I want to go back and tell myself I needed to stop focusing on myself, on what I was doing in my life, and start focusing instead on what God was doing in my life. I was trying to be more in control of my future, my career, and people’s perceptions of me—God in his grace gave me the opposite. He showed me that he was in control of my life, that I knew nothing of my future, and that even if everyone hated me, he would stay beside me.
During that time I started borrowing a prayer of Moses in Exodus 33. Over and over again, I would pray, “God, show me your ways, so I might know you.” And that prayer helped rid me of my selfishness. God, let me know you. Not my dating life, not my friend-set or career, not my future, but lead me in your paths that I might know you. I began to understand I didn’t need to know my way and my future, I needed to know him more and trust him with all of the things I couldn’t control, knowing that he would orchestrate good around even my mistakes.
This is probably an unsurprising statement to anyone who has struggled though Christian life for any amount of time, but selfishness is at the root of a lot of the mistakes we make in our prayers, both in what we give to God and what he speaks to us. Your life just isn’t about you.
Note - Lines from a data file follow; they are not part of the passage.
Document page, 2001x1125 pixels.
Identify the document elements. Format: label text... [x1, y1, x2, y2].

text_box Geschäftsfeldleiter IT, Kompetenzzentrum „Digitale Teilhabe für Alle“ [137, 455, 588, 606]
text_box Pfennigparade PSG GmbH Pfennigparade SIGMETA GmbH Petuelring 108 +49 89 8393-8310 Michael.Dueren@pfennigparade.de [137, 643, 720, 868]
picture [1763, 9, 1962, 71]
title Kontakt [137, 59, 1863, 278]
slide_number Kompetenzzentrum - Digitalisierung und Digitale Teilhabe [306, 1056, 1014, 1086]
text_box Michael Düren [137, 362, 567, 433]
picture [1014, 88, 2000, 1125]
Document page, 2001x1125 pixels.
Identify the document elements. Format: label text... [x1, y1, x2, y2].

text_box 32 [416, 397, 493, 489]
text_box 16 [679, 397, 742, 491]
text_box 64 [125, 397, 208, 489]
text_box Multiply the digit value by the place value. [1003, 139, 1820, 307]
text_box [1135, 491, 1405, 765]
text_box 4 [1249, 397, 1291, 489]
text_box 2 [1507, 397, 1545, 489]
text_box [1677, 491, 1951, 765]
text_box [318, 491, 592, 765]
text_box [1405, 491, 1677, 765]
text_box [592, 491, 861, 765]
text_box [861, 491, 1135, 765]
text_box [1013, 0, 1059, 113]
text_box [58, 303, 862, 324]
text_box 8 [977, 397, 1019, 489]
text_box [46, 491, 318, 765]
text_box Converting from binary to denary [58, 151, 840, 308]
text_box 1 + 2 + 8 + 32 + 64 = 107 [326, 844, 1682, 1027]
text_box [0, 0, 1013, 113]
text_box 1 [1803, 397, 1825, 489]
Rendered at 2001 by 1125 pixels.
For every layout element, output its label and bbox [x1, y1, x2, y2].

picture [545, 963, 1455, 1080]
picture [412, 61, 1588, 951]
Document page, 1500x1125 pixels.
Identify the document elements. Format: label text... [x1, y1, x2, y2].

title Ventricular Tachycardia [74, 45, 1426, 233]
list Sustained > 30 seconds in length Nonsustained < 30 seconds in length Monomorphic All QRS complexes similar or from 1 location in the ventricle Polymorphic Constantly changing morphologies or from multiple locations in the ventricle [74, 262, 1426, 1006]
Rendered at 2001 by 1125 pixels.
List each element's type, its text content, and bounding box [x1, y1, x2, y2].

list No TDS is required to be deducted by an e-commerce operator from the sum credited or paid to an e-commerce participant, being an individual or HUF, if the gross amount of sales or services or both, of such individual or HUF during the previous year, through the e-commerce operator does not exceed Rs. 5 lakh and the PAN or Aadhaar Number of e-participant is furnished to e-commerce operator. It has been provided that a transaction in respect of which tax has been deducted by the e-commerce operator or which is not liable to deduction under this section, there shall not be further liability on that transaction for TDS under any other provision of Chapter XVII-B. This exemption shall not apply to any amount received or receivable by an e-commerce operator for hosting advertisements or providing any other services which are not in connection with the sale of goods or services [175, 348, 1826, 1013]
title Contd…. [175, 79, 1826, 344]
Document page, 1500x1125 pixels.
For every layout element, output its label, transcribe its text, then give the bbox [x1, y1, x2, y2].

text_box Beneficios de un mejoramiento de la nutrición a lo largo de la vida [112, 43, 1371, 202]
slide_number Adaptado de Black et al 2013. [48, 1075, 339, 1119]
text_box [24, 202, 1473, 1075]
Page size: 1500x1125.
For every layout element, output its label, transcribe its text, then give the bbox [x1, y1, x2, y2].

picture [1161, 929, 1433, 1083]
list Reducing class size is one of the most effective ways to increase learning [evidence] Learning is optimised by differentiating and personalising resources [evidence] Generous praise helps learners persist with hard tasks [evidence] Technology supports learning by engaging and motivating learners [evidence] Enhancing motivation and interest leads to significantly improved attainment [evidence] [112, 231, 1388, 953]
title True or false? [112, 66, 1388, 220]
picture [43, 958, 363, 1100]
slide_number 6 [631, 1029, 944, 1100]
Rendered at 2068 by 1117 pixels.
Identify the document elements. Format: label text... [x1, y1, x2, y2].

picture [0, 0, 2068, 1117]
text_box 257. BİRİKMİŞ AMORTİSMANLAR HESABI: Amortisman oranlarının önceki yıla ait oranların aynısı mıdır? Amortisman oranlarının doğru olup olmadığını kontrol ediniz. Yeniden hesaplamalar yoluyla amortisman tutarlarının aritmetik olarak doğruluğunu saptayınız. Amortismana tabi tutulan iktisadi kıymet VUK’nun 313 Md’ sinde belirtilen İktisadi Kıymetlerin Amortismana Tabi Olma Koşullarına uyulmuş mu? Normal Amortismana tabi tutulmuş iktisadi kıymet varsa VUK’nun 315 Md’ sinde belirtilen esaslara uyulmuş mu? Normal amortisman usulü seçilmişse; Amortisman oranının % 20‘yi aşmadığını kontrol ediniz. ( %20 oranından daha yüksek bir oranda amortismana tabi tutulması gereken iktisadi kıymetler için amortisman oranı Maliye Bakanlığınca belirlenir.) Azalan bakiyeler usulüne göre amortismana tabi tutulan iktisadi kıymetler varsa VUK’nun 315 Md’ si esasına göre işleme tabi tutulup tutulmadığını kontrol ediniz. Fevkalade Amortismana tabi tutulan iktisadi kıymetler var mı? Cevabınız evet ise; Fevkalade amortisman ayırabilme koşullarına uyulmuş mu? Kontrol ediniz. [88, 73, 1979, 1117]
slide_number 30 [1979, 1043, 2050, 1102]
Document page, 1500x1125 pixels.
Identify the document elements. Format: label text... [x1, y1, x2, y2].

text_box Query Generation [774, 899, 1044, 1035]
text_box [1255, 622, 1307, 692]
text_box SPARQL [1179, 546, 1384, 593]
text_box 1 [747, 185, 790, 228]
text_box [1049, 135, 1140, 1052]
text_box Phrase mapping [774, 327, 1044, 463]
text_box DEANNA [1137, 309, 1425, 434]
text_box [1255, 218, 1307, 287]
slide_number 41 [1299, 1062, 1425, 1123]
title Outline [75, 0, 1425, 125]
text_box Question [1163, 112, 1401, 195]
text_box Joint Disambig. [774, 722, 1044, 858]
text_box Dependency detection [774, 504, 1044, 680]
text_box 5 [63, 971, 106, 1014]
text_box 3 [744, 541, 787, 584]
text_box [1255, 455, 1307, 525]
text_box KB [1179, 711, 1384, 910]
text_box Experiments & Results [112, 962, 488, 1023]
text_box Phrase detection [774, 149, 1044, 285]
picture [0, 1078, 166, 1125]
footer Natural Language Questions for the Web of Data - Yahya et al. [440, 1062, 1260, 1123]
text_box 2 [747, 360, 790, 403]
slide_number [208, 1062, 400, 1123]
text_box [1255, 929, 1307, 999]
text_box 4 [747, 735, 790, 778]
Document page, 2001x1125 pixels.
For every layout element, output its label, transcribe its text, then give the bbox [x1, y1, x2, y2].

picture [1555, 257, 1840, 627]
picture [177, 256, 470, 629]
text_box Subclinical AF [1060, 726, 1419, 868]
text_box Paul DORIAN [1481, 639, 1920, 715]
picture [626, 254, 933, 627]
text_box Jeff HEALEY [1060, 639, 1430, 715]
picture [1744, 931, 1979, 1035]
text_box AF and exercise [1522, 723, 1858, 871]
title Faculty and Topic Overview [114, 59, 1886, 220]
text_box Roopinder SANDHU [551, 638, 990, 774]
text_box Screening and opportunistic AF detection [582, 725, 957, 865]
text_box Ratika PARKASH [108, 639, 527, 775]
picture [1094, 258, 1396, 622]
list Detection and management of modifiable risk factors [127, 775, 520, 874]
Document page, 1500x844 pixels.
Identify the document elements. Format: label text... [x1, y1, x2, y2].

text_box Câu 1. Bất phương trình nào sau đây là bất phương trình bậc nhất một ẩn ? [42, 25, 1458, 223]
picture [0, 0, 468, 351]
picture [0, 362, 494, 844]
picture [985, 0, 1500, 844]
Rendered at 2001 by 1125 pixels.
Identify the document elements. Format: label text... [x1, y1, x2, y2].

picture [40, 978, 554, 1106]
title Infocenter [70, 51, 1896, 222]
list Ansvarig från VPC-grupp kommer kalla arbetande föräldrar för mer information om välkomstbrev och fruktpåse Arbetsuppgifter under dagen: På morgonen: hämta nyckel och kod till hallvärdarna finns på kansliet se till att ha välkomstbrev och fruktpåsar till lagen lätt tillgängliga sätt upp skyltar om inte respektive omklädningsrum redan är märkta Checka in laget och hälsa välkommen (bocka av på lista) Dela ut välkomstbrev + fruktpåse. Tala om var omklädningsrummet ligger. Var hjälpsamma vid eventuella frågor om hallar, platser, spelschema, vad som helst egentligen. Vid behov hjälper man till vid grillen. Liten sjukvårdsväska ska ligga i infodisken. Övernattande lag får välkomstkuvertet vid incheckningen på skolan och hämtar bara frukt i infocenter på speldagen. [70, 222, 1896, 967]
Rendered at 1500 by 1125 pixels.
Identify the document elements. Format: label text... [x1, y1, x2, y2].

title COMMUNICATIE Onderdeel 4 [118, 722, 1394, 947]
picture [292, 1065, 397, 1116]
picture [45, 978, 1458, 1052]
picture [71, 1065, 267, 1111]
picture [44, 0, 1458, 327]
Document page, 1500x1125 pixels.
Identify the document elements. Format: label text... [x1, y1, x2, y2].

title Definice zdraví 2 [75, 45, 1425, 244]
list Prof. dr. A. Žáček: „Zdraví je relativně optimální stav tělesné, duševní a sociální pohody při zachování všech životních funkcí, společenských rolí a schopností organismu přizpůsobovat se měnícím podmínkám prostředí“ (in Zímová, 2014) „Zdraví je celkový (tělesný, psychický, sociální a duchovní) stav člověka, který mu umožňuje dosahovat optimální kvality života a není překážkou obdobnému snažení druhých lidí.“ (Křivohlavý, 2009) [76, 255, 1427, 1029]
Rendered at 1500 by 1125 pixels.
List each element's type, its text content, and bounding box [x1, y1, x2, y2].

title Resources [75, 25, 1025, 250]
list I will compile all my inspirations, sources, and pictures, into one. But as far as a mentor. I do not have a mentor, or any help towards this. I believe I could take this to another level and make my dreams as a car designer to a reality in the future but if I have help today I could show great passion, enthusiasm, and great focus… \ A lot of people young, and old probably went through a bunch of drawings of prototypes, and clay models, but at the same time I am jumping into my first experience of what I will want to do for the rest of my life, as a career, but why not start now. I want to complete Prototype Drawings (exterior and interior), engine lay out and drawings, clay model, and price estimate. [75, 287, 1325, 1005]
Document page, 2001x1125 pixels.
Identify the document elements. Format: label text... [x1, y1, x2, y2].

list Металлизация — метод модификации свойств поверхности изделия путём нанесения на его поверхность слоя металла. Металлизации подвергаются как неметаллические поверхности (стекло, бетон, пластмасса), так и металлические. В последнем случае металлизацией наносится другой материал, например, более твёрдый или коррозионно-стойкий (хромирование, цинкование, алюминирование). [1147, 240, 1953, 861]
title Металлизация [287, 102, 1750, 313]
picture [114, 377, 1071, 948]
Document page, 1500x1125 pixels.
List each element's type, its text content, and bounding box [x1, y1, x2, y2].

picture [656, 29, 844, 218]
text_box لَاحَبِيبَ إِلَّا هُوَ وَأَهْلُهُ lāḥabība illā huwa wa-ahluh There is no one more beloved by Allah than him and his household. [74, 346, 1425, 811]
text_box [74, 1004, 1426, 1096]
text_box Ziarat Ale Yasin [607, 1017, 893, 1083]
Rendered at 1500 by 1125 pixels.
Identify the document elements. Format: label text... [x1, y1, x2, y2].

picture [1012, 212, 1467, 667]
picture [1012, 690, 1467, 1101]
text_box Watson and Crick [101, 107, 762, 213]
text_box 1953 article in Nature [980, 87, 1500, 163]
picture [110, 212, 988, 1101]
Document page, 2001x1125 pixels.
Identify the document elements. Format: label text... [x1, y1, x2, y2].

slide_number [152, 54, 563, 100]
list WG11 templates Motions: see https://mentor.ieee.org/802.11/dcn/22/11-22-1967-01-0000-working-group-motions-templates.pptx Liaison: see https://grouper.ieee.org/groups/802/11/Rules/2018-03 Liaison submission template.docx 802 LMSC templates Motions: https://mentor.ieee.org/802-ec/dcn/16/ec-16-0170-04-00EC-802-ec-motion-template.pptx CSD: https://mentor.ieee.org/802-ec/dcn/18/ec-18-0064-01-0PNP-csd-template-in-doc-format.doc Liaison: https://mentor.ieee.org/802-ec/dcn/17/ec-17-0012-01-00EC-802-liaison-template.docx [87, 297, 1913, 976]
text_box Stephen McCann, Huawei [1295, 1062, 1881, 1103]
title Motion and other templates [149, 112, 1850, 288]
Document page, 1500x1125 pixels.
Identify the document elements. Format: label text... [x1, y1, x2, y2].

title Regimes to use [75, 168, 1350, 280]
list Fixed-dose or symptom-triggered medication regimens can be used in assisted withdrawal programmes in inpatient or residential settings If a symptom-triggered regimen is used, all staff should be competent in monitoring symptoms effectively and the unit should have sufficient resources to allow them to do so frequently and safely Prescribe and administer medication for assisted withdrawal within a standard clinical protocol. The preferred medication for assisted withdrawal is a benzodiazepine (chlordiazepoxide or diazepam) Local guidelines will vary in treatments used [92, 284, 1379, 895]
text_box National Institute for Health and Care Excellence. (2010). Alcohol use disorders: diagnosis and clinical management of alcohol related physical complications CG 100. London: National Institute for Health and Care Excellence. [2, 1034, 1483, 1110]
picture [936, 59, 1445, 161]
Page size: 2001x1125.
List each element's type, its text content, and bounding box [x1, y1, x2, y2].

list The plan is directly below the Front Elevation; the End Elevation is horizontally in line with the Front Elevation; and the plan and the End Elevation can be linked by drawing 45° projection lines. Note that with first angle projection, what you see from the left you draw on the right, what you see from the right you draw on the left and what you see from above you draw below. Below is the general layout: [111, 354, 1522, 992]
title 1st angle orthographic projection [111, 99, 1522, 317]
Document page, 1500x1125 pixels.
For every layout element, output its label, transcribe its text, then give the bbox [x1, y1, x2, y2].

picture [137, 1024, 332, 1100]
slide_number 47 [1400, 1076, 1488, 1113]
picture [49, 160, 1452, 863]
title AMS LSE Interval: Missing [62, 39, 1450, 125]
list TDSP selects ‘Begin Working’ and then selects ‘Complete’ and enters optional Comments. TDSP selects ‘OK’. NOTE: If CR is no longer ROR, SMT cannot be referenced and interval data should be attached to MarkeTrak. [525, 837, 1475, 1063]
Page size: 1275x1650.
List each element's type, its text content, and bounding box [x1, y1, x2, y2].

Know, that if after this you actually do seek God’s leading in your life, know that God’s leading won’t always be about you, and if you do listen to him, he won’t always tell you what you want to hear. But you can trust in this, and we’ll close here, but God’s leading is always toward love and faithfulness. God’s leading is always toward love and faithfulness.
I’m looking at v.11: “All the paths of the LORD are steadfast love and faithfulness, for those who keep his covenant and his testimonies.” As you consider your paths forward, as you try to discern the leading of the Lord in your life and try to hear from him, whenever you are in doubt that you are on the wrong road, know that the Lord is always going to lead you toward steadfast love and faithfulness.
If you’re unsure of the leading of the Lord in any given situation, default to steadfast love and faithfulness. All of God’s paths are that way. If you are trying to walk in his way, this is at the core of what it means to follow him. Steadfast love and faithfulness—God’s steadfast love and faithfulness to each of us, enabling each of us, in our fumbling, stumbling way, to steadfastly and faithfully love the people around us.
God’s not going to lead you to act in a way he does not act. God will not lead you to live in a way he did not live. He’s not going to lead you to work in a way he does not work, and all of his paths are steadfast love and faithfulness. Every last one of them, from the first step until the last. Your family, your friends, your neighbors, your coworkers, steadfast love and faithfulness.
My prayer and my invitation for you today is for you to seek the leading of God in your life, knowing that he will lead you down roads that aren’t for you to live a life that’s not about you, knowing that he will pour you our in steadfast love and faithfulness to the people in your life. And the whole time, whether you are able to admit it or not, that Lord will do great things.